The ability to specify both DISTINCT
and ORDER BY
in an aggregate function is a PostgreSQL extension.
Placing ORDER BY
within the aggregate's regular argument list, as described so far, is used when ordering the input rows for general-purpose and statistical aggregates, for which ordering is optional. There is a subclass of aggregate functions called ordered-set aggregates for which an order_by_clause
is required, usually because the aggregate's computation is only sensible in terms of a specific ordering of its input rows. Typical examples of ordered-set aggregates include rank and percentile calculations. For an ordered-set aggregate, the order_by_clause
is written inside WITHIN GROUP (...)
, as shown in the final syntax alternative above. The expressions in the order_by_clause
are evaluated once per input row just like regular aggregate arguments, sorted as per the order_by_clause
's requirements, and fed to the aggregate function as input arguments. (This is unlike the case for a non-WITHIN GROUP
order_by_clause
, which is not treated as argument(s) to the aggregate function.) The argument expressions preceding WITHIN GROUP
, if any, are called direct arguments to distinguish them from the aggregated arguments listed in the order_by_clause
. Unlike regular aggregate arguments, direct arguments are evaluated only once per aggregate call, not once per input row. This means that they can contain variables only if those variables are grouped by GROUP BY
; this restriction is the same as if the direct arguments were not inside an aggregate expression at all. Direct arguments are typically used for things like percentile fractions, which only make sense as a single value per aggregation calculation. The direct argument list can be empty; in this case, write just ()
not (*)
. (PostgreSQL will actually accept either spelling, but only the first way conforms to the SQL standard.)

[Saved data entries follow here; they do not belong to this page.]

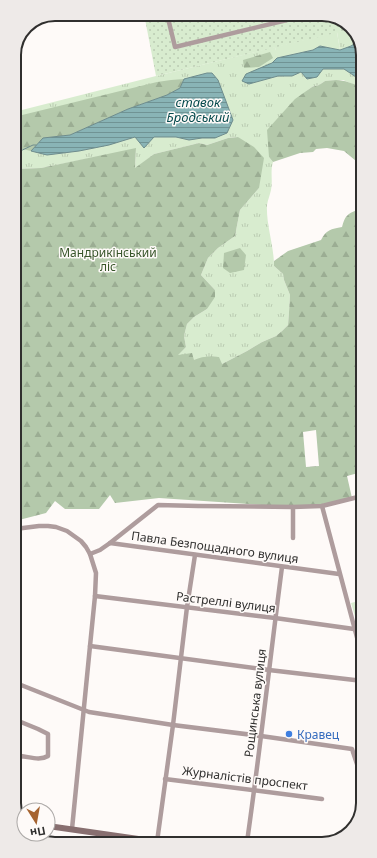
<svg xmlns="http://www.w3.org/2000/svg" width="377" height="858" font-family="'Noto Sans',sans-serif">
<defs>
<pattern id="grass-tufts" width="24" height="20" patternUnits="userSpaceOnUse"><rect width="24" height="20" fill="#d8eccf"/><path d="M3 7l-1-3M5 7V3M7 7l1-3M15 17l-1-3M17 17v-4M19 17l1-3" fill="none" stroke="#bacbb2"/></pattern>
<pattern id="forest-firs" width="22" height="20" patternUnits="userSpaceOnUse"><rect width="22" height="20" fill="#b4c9ab"/><path d="M5 1l3.5 6h-7zM16 11l3.5 6h-7z" fill="#9bad93"/></pattern>
<pattern id="garden-dots" width="8" height="8" patternUnits="userSpaceOnUse"><rect width="8" height="8" fill="#d8eccf"/><path d="M2 2h.1M6 6h.1" fill="none" stroke="#bacbb2" stroke-width="1.8" stroke-linecap="round"/></pattern>
<pattern id="water-rules" width="6" height="5" patternUnits="userSpaceOnUse"><rect width="6" height="5" fill="#89b4b6"/><path d="M0 2.5h6" fill="none" stroke="#709394"/></pattern>
</defs>
<rect width="100%" height="100%" fill="#fefaf8"/>
<g fill="url(#grass-tufts)">
<path d="M352,29l9,12v45l-6,-1 -12,-5 -18,1 -6,4 -7,2 -4,3 -39,67 4,5c-3,10 0,18 -2,28 -1,5 -3,9 -4,15 -1,20 7,40 7,61l9,8 1,6 6,15 -1,17 -1,13 -6,6 -6,5 -14,6 -15,9 -25,13 -28,-3 -17,-6 9,-8 -2,-11 3,-12 7,-7 13,-8 8,-19 -14,-15 7,-17 10,-10 17,-12 5,-26 19,-22 -21,-51 -10,1 -21,7 -8,-2 -45,11 -19,15 1,-20 -95,19 -27,1v-57l142,-36 119,-29 3,11 62,-8 -3,-18z"/>
<polygon points="362,600 363,643 351,603"/>
</g>
<g fill="url(#forest-firs)" fill-rule="evenodd">
<polygon points="270,52 273,58 259,67 244,68 243,60"/>
<polygon points="184,79 180,88 167,95 128,109 70,135 43,138 31,151 14,147 14,117 157,82 171,80"/>
<path d="M336,80c9,0 16,4 25,6v87l-5,-12 -12,-10 -17,-3 -11,1 -3,3 -13,1 -27,9 -4,-5 -2,-27 28,-31 17,-12 7,-2 6,-4z"/>
<path d="M238,137l16,10 10,11 -5,30 -19,22 -5,26 -17,12 -10,10 -7,17 14,15v7l-8,12 -13,8 -7,7 -3,12 2,11 -8,8 14,-2 2,7c8,-4 16,-4 25,-3l3,7 25,-13 15,-9 14,-6 6,-5 6,-6 1,-13 1,-17 -6,-15 -1,-6 -9,-8v-5l14,-10 33,-11c5,-10 10,-11 21,-13 3,-11 5,-13 15,-17l2,-8 2,-2 1,272 -15,4 5,22 -19,5 -40,4 -134,-9 -44,5 -5,-8 -11,14h-34l-10,-8 -9,12 -27,7 -4,2 -1,-353 27,-1 95,-20 -1,20 19,-14 45,-11 8,2 21,-7zM316,430l3,36 -13,1 -3,-35z"/>
<polygon points="240,248 246,255 244,270 230,273 223,268 224,253"/>
</g>
<polygon fill="#d8eccf" points="337,32 340,50 320,46 313,50 277,58 275,47"/>
<polygon fill="url(#garden-dots)" points="144,14 325,14 347,22 352,29 156,76"/>
<g fill="url(#water-rules)" stroke="#6e8c8d">
<polygon points="360,40 361,41 361,78 356,77 344,69 323,69 317,77 307,79 301,72 292,76 278,76 249,84 242,81 246,74 272,63 277,58 313,50 320,46 340,50 351,46"/>
<polygon points="207,73 212,73 218,80 233,120 227,133 215,138 202,138 189,140 176,137 154,137 144,148 135,137 109,145 79,151 47,155 31,151 43,138 70,135 128,109 167,95 180,88 184,79"/>
</g>
<g fill="none" stroke-linecap="round" stroke-linejoin="round">
<polyline stroke="#6e8c8d" stroke-width="1" points="14,154 33,145 36,145"/>
<g stroke="#ae9c9d" stroke-width="4.5">
<polyline points="167,14 175,47 312,14"/>
<polyline points="322,506 363,660"/>
<polyline points="293,507 293,538"/>
<polyline points="15,529 39,526 48,526 56,527 67,531 81,541 86,547 90,554 96,573 95,596 90,646 72,829"/>
<polyline points="110,543 158,505 198,506 293,507 322,506 362,496"/>
<polyline points="90,554 100,550 110,543 339,574"/>
<polyline points="95,596 275,618 354,629"/>
<polyline points="90,646 269,670 363,681"/>
<polyline points="16,683 89,712 173,725 261,736 352,749 363,782"/>
<path d="M16,720l22,9 10,5v22c-8,5 -18,1 -27,0l-5,8"/>
<polyline points="165,779 322,799"/>
<polyline points="157,842 173,725 187,607 195,555"/>
<path d="M247,842c13,-91 23,-183 35,-275"/>
</g>
<g stroke="#886f70" stroke-width="6">
<polyline points="19,821 24,822"/>
<polyline points="48,826 166,843"/>
</g>
</g>
<circle fill="#3f7fe0" stroke="#fefaf8" stroke-width="1.5" cx="289" cy="734" r="4"/>
<g text-anchor="middle" dominant-baseline="central" stroke-width="3" stroke-linejoin="round" paint-order="stroke">
<g font-size="12" fill="#38552a" stroke="#fefaf8">
<text x="108" y="252">Мандрикінський<tspan x="108" dy="14">ліс</tspan></text>
</g>
<g font-size="12" fill="#302f2e" stroke="#fefaf8">
<text transform="translate(215 547) rotate(8)">Павла Безпощадного вулиця</text>
<text transform="translate(226 602) rotate(7)">Растреллі вулиця</text>
<text transform="translate(255 703) rotate(-83)">Рощинська вулиця</text>
<text transform="translate(245 778) rotate(7)">Журналістів проспект</text>
</g>
<g font-size="12" fill="#366cbe" stroke="#fefaf8" text-anchor="start">
<text x="297" y="734">Кравец</text>
</g>
<g font-size="13" font-style="italic" fill="#064a4d" stroke="#fefaf8">
<text x="198" y="102">ставок<tspan x="198" dy="15">Бродський</tspan></text>
</g>
</g>
<path d="M0 0H377V858H0ZM55 21H322A34 34 0 0 1 356 55V803A34 34 0 0 1 322 837H55A34 34 0 0 1 21 803V55A34 34 0 0 1 55 21Z" fill="#eeeae8" fill-rule="evenodd"/>
<path fill="none" stroke="#302f2e" stroke-width="2" d="M55 21H322A34 34 0 0 1 356 55V803A34 34 0 0 1 322 837H55A34 34 0 0 1 21 803V55A34 34 0 0 1 55 21Z"/>
<g transform="translate(36 822) rotate(169)"><circle r="19" fill="#fefaf8" stroke="#aca9a7"/>
<path d="M0-3L7 15L0 10L-7 15Z" fill="#a66431"/>
<text y="-6" font-size="11" font-weight="bold" text-anchor="middle" fill="#302f2e">Пн</text>
</g>
</svg>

An example of an ordered-set aggregate call is:
SELECT percentile_cont(0.5) WITHIN GROUP (ORDER BY income) FROM households; percentile_cont ----------------- 50489
which obtains the 50th percentile, or median, value of the income
column from table households
. Here, 0.5
is a direct argument; it would make no sense for the percentile fraction to be a value varying across rows.
If FILTER
is specified, then only the input rows for which the filter_clause
evaluates to true are fed to the aggregate function; other rows are discarded. For example:
SELECT count(*) AS unfiltered, count(*) FILTER (WHERE i < 5) AS filtered FROM generate_series(1,10) AS s(i); unfiltered | filtered ------------+---------- 10 | 4 (1 row)
The predefined aggregate functions are described in Section 9.20. Other aggregate functions can be added by the user.
An aggregate expression can only appear in the result list or HAVING
clause of a SELECT
command. It is forbidden in other clauses, such as WHERE
, because those clauses are logically evaluated before the results of aggregates are formed.
When an aggregate expression appears in a subquery (see Section 4.2.11 and Section 9.22), the aggregate is normally evaluated over the rows of the subquery. But an exception occurs if the aggregate's arguments (and filter_clause
if any) contain only outer-level variables: the aggregate then belongs to the nearest such outer level, and is evaluated over the rows of that query. The aggregate expression as a whole is then an outer reference for the subquery it appears in, and acts as a constant over any one evaluation of that subquery. The restriction about appearing only in the result list or HAVING
clause applies with respect to the query level that the aggregate belongs to.